IV. Other Contentions

¶ 25 Finally, Montgomery contends that (1) SOLSA is unconstitutional or invalid because it does not comport with the laws of a majority of other states; (2) a ruling in an unidentified Cañon City, Colorado, attempted murder case involving an intoxicated defendant is the basis for an equal protection claim; and (3) only House of Representatives bills are law, not the Colorado Revised Statutes.

¶ 26 We will not address these issues because Montgomery cites no authority for these contentions. People v. Cooper, 205 P.3d 475, 477 (Colo.App.2008) (refusing to address defendant's contention where he does not cite authority or present an analytical basis for reaching his conclusion).

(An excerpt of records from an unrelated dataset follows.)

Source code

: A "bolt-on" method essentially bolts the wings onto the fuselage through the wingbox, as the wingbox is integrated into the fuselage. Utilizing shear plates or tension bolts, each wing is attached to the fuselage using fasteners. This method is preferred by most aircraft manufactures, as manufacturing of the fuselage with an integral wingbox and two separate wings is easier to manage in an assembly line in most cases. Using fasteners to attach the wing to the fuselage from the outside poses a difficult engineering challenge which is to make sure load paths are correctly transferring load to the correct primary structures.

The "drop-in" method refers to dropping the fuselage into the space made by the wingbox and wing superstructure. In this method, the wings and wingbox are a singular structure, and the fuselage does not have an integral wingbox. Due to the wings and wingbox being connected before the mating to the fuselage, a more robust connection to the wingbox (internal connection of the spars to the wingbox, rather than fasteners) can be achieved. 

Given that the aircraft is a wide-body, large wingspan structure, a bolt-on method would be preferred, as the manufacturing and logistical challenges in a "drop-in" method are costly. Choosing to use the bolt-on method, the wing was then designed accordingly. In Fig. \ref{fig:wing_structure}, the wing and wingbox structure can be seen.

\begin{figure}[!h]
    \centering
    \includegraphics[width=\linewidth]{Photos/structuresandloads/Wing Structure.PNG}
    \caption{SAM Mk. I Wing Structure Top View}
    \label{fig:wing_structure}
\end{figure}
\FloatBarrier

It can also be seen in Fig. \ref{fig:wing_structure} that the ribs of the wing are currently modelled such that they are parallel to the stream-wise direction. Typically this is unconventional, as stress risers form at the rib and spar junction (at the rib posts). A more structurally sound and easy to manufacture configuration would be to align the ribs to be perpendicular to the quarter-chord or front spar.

¶ 27 Therefore, Montgomery's remaining contentions fail.

V. Conclusion

¶ 28 The order is affirmed.



1. The People do not contend on appeal, nor did they contend in the trial court, that Montgomery's claim that SOLSA is unconstitutional is only cognizable under Crim. P. 35(c), and therefore untimely. Thus, we do not address whether Montgomery's claim should be considered under Crim. P. 35(c).
2. Based on this language, Montgomery challenges the constitutionality of House Bill 98-1156, the enactment of which established SOLSA. He also properly challenges the constitutionality of SOLSA itself. See Parrish v. Lamm, 758 P.2d 1356, 1359 (Colo. 1988).
3. The People contend that Montgomery's excessive sentence claim is only cognizable under Crim. P. 35(c), and therefore untimely. However, because we dismiss his excessive sentence claim for failure to adequately preserve the record, we do not address whether it should be considered under Crim. P. 35(c).